= Exercise task =
Return every entry below word for word, with the pictures left out.

>> START Provided entries

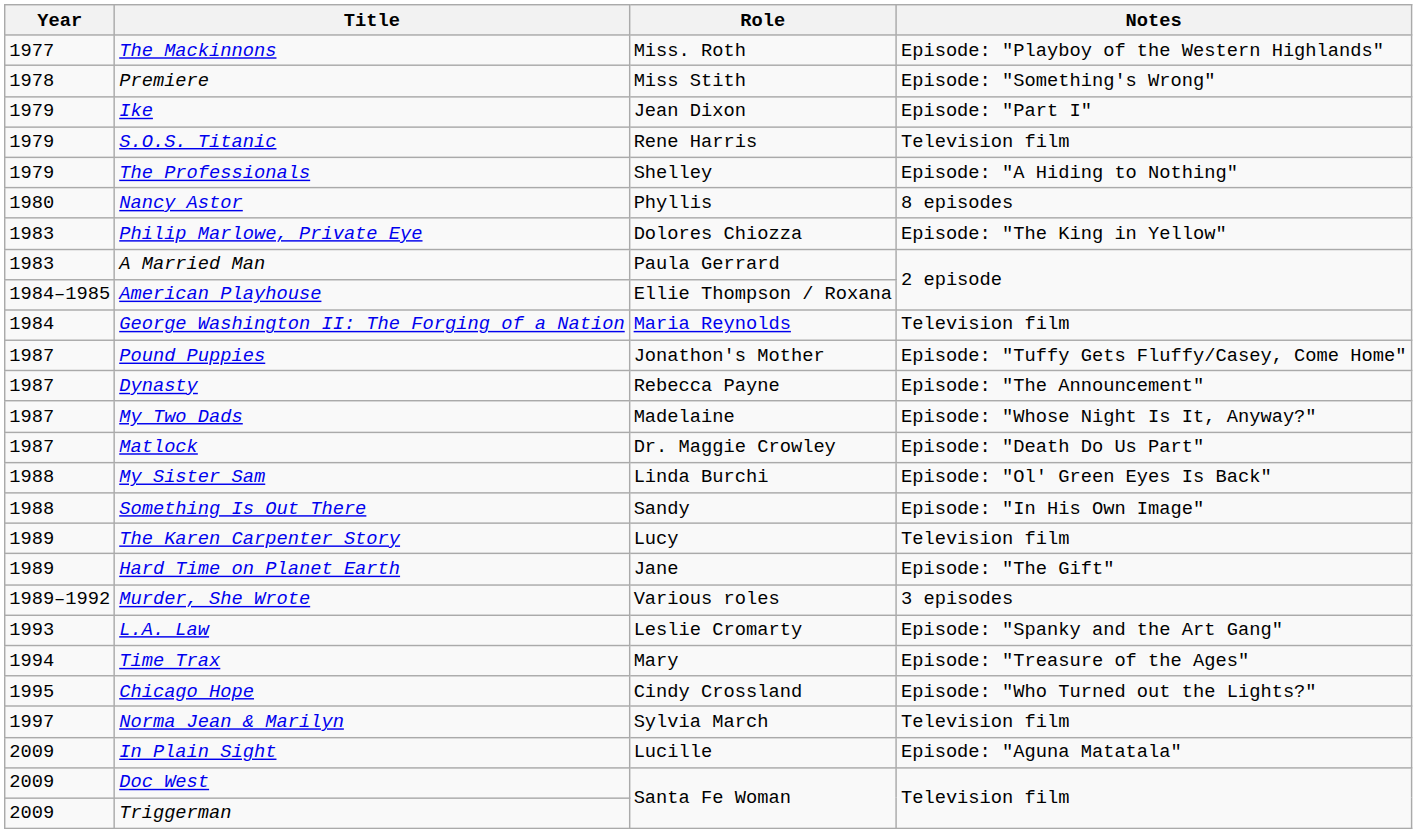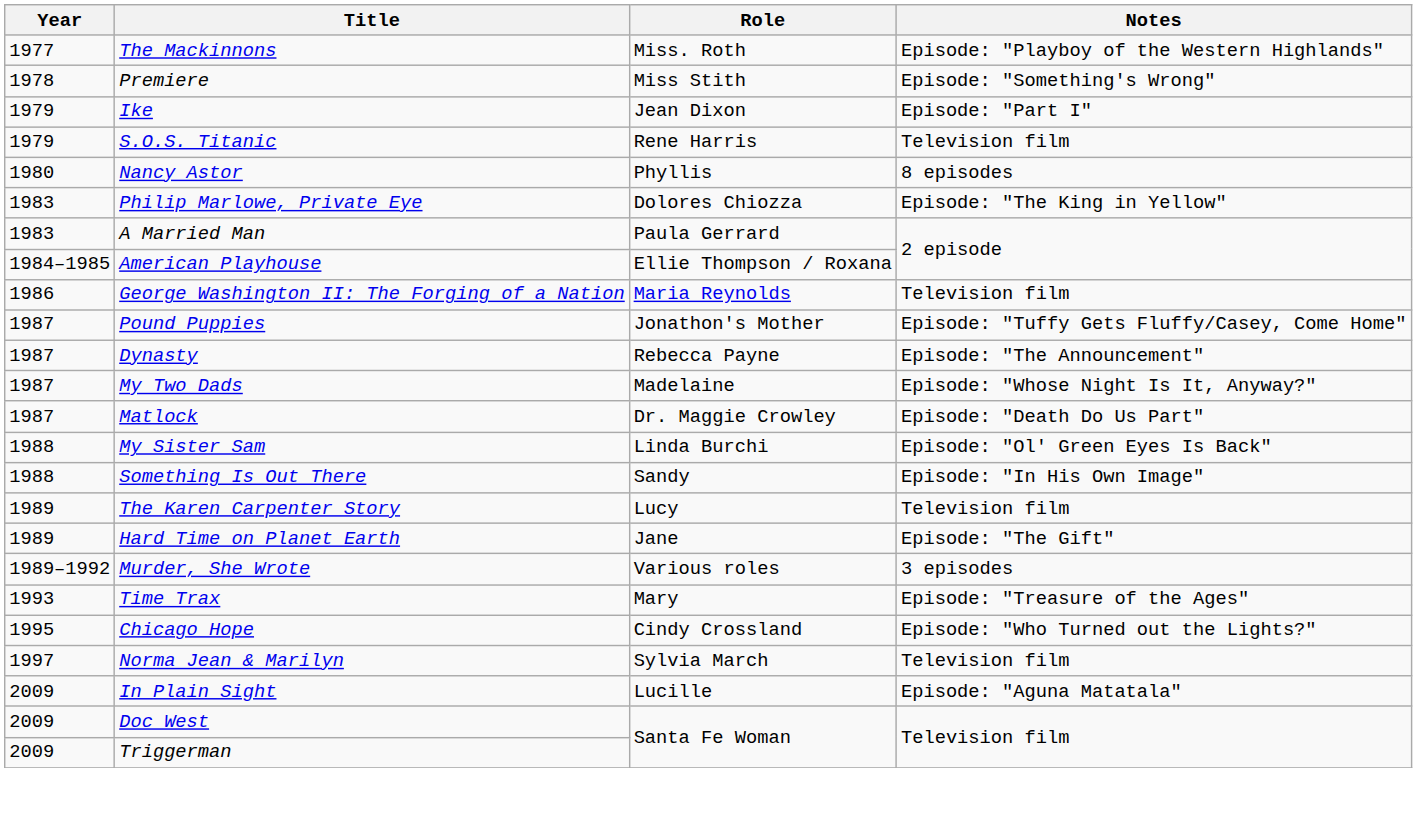- row: 1979 | The Professionals | Shelley | Episode: "A Hiding to Nothing"
George Washington II: The Forging of a Nation | Year: 1984 -> 1986
- row: 1993 | L.A. Law | Leslie Cromarty | Episode: "Spanky and the Art Gang"
Time Trax | Year: 1994 -> 1993
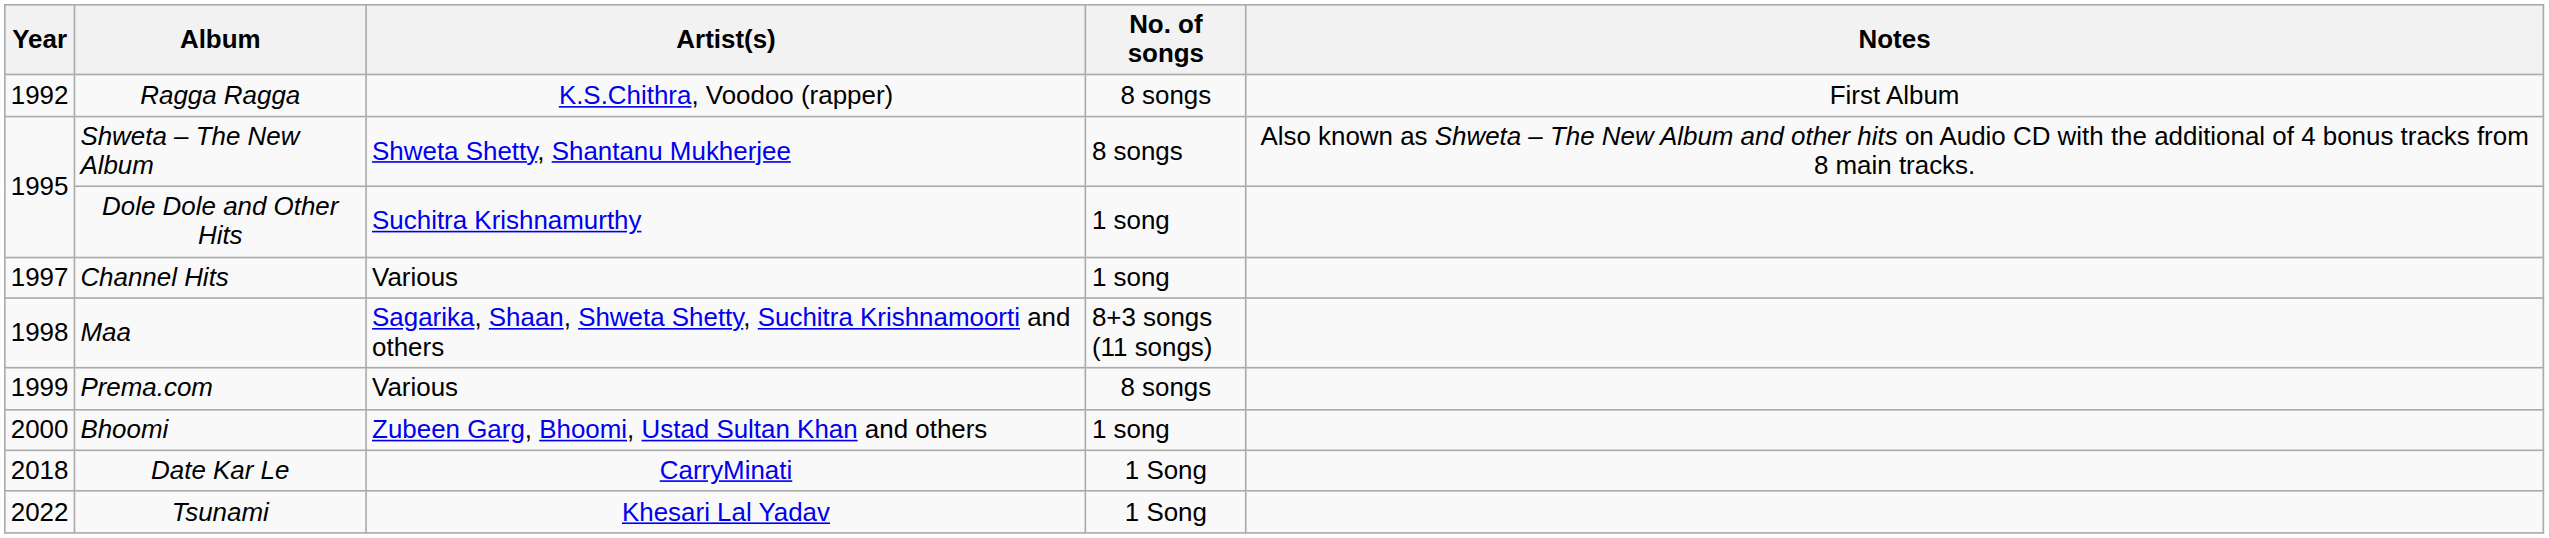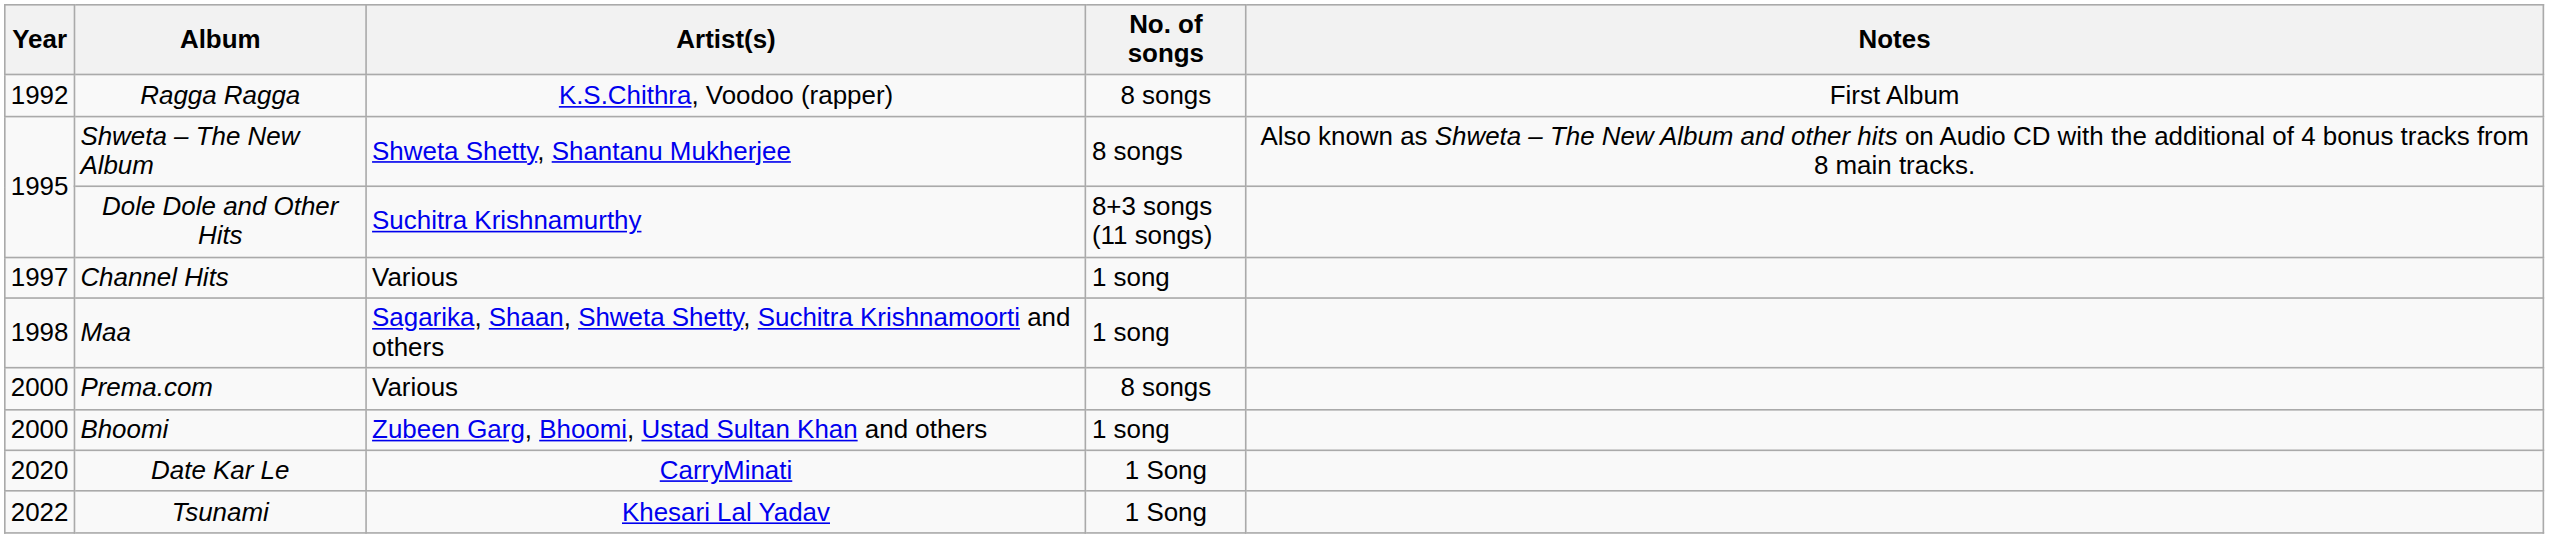Dole Dole and Other Hits | No. of songs: 1 song -> 8+3 songs (11 songs)
Maa | No. of songs: 8+3 songs (11 songs) -> 1 song
Prema.com | Year: 1999 -> 2000
Date Kar Le | Year: 2018 -> 2020
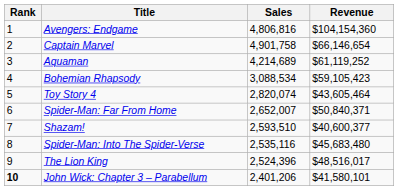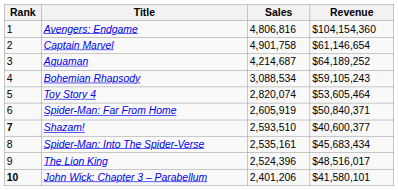Captain Marvel | Revenue: $66,146,654 -> $61,146,654
Aquaman | Sales: 4,214,689 -> 4,214,687
Aquaman | Revenue: $61,119,252 -> $64,189,252
Bohemian Rhapsody | Revenue: $59,105,423 -> $59,105,243
Toy Story 4 | Revenue: $43,605,464 -> $53,605,464
Spider-Man: Far From Home | Sales: 2,652,007 -> 2,605,919
Shazam! | Rank: normal -> bold
Spider-Man: Into The Spider-Verse | Sales: 2,535,116 -> 2,535,161
Spider-Man: Into The Spider-Verse | Revenue: $45,683,480 -> $45,683,434
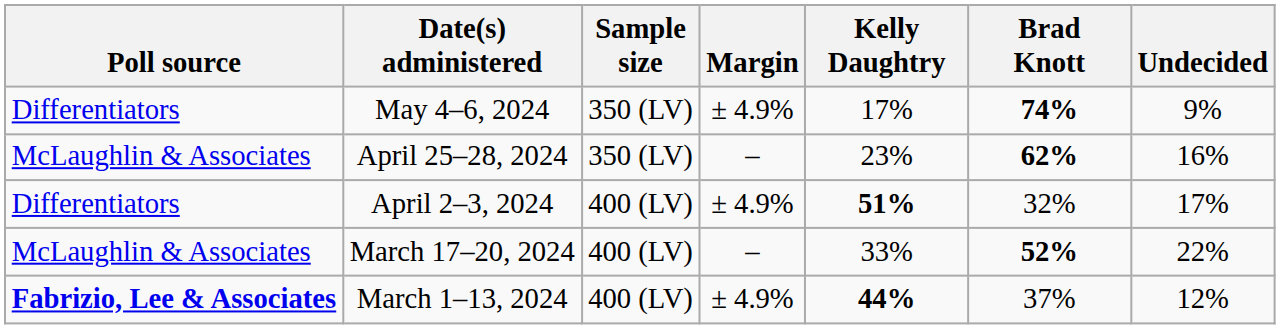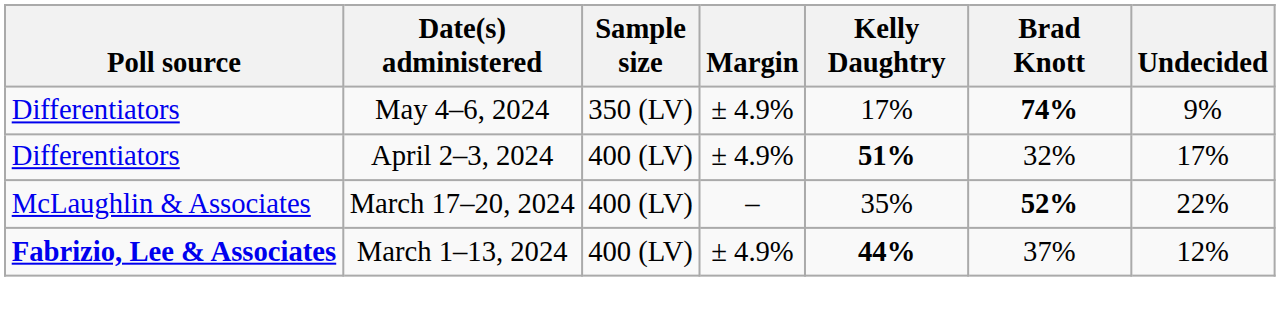- row: McLaughlin & Associates | April 25–28, 2024 | 350 (LV) | – | 23% | 62% | 16%
March 17–20, 2024 | Kelly Daughtry: 33% -> 35%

>> END Provided entries

= Problem solution =
- row: 1979 | The Professionals | Shelley | Episode: "A Hiding to Nothing"
George Washington II: The Forging of a Nation | Year: 1984 -> 1986
- row: 1993 | L.A. Law | Leslie Cromarty | Episode: "Spanky and the Art Gang"
Time Trax | Year: 1994 -> 1993
Dole Dole and Other Hits | No. of songs: 1 song -> 8+3 songs (11 songs)
Maa | No. of songs: 8+3 songs (11 songs) -> 1 song
Prema.com | Year: 1999 -> 2000
Date Kar Le | Year: 2018 -> 2020
Captain Marvel | Revenue: $66,146,654 -> $61,146,654
Aquaman | Sales: 4,214,689 -> 4,214,687
Aquaman | Revenue: $61,119,252 -> $64,189,252
Bohemian Rhapsody | Revenue: $59,105,423 -> $59,105,243
Toy Story 4 | Revenue: $43,605,464 -> $53,605,464
Spider-Man: Far From Home | Sales: 2,652,007 -> 2,605,919
Shazam! | Rank: normal -> bold
Spider-Man: Into The Spider-Verse | Sales: 2,535,116 -> 2,535,161
Spider-Man: Into The Spider-Verse | Revenue: $45,683,480 -> $45,683,434
- row: McLaughlin & Associates | April 25–28, 2024 | 350 (LV) | – | 23% | 62% | 16%
March 17–20, 2024 | Kelly Daughtry: 33% -> 35%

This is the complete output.